Cluster 2d surface to create polygons for DSeries models#

In this tutorial the process of the 2d surface clustering is explained. This refers to the Datafusiontools.d_series_parser.clustering.ClusteringLayers class. The user can cluster a list of point with a certain value by using the method Datafusiontools.d_series_parser.clustering.ClusteringLayers.cluster_2d_surface().

In this tutorial we will go through the steps followed internally by this method. We start with an example surface of a dike segment and the IC value. As it is seen in the figure that follows

Step 1: Call from the user#

The user calls the clustering function as follows:

cluster_model = ClusteringLayers()
cluster_model.cluster_2d_surface(points_2d_slice,
                                     k_candidates=4,
                                     cluster_variables=["value"],
                                     spatial_connectivity_methods=libpysal.weights.Queen)

Step 2: Normalizing the data#

All data points and value are normalised by the function Datafusiontools.d_series_parser.clustering.ClusteringLayers.normalise_data() .

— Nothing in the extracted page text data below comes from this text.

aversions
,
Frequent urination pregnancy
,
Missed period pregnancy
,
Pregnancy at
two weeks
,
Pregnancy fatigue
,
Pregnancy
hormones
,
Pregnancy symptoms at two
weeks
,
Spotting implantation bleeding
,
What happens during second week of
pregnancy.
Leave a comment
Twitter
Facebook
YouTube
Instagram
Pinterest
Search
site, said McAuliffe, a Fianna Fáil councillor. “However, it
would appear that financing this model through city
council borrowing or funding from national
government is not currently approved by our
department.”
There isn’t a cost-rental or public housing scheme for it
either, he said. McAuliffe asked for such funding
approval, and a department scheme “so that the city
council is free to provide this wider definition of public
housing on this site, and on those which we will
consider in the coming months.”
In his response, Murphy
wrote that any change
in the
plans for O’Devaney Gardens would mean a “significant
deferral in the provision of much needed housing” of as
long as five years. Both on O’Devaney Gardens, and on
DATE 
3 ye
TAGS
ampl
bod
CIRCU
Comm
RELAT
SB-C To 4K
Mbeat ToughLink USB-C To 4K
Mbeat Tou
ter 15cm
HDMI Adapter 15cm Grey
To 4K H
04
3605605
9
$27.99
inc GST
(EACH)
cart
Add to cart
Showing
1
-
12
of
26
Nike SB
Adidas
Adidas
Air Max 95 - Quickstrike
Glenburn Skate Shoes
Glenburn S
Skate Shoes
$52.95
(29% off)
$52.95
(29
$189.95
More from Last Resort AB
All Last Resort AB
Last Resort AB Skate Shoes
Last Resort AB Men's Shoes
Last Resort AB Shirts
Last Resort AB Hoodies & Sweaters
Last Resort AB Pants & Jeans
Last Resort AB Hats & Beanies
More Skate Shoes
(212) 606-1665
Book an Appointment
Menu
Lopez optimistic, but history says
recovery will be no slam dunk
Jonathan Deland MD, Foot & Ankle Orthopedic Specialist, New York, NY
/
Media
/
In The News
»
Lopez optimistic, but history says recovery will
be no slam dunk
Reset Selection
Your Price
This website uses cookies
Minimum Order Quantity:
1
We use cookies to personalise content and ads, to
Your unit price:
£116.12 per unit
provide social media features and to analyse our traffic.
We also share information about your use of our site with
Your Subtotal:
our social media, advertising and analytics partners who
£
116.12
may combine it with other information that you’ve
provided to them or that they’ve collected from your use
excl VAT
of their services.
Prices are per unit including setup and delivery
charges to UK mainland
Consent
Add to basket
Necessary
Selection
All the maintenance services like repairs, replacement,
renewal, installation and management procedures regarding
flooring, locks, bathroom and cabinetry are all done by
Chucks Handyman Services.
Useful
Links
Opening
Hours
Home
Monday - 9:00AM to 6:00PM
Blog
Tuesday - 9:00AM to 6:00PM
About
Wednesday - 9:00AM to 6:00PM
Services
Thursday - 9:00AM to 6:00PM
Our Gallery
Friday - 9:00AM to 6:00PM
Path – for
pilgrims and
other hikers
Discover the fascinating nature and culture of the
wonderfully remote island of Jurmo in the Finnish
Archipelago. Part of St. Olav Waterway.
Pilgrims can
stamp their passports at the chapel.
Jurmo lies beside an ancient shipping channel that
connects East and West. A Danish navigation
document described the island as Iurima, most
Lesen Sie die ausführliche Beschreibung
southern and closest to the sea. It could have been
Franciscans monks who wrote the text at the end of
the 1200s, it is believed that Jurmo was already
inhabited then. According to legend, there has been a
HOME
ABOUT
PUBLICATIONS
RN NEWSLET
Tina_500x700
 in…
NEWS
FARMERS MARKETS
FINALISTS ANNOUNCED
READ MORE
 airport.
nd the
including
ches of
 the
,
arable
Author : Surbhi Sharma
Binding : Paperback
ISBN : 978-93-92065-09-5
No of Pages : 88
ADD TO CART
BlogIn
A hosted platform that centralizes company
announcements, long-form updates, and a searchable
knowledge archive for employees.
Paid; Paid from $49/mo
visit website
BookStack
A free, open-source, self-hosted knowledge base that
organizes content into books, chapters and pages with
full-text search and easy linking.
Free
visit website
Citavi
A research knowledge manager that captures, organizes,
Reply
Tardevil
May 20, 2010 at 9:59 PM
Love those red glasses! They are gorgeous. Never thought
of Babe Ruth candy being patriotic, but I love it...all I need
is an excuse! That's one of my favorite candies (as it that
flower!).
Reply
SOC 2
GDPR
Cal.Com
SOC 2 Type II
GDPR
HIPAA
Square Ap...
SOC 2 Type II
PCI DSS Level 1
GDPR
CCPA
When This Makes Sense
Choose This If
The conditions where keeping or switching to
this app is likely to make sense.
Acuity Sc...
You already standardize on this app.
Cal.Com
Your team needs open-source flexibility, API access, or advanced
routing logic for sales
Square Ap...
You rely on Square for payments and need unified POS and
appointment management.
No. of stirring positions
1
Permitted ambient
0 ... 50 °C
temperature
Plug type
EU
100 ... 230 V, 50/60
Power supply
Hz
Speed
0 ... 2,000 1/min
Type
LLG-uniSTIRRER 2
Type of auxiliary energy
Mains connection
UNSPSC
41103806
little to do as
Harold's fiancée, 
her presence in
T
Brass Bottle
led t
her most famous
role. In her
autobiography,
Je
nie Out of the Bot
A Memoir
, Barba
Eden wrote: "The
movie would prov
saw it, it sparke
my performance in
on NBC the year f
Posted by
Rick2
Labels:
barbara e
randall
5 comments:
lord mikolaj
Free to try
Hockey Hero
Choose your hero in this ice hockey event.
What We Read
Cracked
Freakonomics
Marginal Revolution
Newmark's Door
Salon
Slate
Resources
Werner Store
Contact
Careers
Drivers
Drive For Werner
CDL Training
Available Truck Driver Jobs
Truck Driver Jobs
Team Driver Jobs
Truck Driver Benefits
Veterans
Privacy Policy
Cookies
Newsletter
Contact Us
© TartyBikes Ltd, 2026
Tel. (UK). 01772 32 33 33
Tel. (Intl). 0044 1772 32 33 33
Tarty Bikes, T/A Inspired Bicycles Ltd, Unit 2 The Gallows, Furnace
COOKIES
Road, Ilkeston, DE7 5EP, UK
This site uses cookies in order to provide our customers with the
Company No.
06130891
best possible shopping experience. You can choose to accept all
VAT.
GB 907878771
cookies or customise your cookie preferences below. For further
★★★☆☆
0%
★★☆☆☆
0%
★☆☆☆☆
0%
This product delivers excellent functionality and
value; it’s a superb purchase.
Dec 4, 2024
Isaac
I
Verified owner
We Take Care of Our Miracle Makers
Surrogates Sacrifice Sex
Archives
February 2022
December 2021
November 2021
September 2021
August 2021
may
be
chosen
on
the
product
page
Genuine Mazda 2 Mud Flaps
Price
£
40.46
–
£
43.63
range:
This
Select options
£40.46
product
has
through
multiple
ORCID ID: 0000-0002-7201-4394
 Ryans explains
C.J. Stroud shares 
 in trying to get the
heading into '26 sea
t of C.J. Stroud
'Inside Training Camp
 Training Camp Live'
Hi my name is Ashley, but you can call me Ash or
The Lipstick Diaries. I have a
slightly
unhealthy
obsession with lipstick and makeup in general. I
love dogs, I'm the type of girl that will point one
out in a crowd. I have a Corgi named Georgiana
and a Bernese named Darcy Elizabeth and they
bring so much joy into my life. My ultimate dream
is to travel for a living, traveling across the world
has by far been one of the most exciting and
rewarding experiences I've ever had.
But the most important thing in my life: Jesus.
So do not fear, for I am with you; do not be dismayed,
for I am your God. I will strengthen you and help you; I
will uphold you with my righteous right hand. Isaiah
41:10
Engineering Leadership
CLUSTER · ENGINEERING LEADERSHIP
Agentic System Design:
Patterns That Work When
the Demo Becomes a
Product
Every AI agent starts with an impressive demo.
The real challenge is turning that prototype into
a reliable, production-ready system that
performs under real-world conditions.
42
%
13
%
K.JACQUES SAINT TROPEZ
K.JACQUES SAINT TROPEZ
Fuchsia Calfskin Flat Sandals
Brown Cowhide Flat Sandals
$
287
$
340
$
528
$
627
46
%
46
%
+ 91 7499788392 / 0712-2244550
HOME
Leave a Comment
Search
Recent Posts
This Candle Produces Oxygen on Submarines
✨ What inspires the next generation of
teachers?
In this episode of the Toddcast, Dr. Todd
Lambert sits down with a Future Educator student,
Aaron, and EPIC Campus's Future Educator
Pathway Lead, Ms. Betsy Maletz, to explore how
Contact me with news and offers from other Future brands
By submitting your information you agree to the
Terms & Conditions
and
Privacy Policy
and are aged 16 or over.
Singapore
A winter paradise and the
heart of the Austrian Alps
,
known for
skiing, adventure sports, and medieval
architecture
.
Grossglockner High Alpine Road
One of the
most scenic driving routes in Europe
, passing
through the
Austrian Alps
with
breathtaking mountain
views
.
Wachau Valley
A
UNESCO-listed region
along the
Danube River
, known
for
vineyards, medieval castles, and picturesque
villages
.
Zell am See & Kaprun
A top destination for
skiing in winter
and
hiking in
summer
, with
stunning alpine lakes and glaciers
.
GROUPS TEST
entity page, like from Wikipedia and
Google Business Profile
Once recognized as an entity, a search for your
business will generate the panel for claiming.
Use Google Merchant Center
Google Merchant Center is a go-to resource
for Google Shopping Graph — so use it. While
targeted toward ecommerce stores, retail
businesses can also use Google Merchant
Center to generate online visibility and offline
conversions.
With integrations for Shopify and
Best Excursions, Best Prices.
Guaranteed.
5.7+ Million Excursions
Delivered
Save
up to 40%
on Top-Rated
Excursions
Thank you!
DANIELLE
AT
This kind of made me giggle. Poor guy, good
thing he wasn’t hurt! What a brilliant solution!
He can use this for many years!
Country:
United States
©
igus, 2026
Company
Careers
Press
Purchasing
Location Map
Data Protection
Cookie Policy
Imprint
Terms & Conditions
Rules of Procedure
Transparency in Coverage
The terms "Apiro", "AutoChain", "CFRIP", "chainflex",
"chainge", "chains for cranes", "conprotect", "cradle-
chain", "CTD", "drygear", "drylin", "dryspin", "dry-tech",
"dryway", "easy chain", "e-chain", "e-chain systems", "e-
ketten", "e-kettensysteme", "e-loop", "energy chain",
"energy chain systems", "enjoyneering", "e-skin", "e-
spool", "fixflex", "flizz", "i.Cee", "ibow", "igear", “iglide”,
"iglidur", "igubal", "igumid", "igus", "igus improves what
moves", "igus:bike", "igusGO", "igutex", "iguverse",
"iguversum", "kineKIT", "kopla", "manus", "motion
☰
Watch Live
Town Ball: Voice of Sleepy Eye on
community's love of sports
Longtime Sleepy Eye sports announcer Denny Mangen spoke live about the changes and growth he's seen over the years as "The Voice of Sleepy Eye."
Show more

Step 3: Clustering with the Spatially Constrained Hierarchical Clustering method#

At this point the clustering method begins based on the Spatially Constrained Hierarchical Clustering method. More on that method can be read on https://geographicdata.science/book/notebooks/10_clustering_and_regionalization.html

Step 3.1 : Create Voronoi regions and polygonize them#

In this step the Voronoi regions are created to facilitate the clustering. These regions are turned into polygons that can be clustered and merged efficiently. In the following plot the resulting polygons are plotted.

../_images/mesh_2d_slice.png

Step 3.1 : Create the spatial connectivity matrix#

The polygons shown in the figure above will be used to construct a connectivity weight matrix. The weight matrix will be used as a “guide” from the clustering method. Different spatial weight matrix methods can be found in the libpysal website ( https://pysal.org/libpysal/api.html )

Using the Queen method, the adjacency relationships can be visualized in the following graph we can observe that every polygon is essentially only connected to the polygons that are next to it.

../_images/Mesh_conectivity.png

This claim is further supported by the fact that the neighboring polygons are ranging between 3 and 7, with 6 being the most common number of neighbors.

../_images/neighboors_weights.png

Using the KNN method and the clustering inputs of the x, y and IC value, we observe that the connectivity matrix is biased towards the y dimension.

../_images/Mesh_conectivity_knn.png

Step 3.1 : Perform the clustering using the Agglomerative Clustering method#

In this method we use the Agglomerative Clustering method as clustering method because the weight matrix can be used as input. In this case with 4 clusters used this leas to the following results

../_images/clusteredpolygons.png

Step 4: Polygons are created by merging clusters#

The small polygons are grouped by each cluster group and they are merged together.

../_images/mergedpolygons.png

Step 5: Polygons are simplified#

The polygons are simplified by using the Douglas-Peucker algorithm.

../_images/simplifiedpolygons.png

Step 6: IC values per polygon are extracted#

The mean and standard deviation of the points included in the polygon are extracted.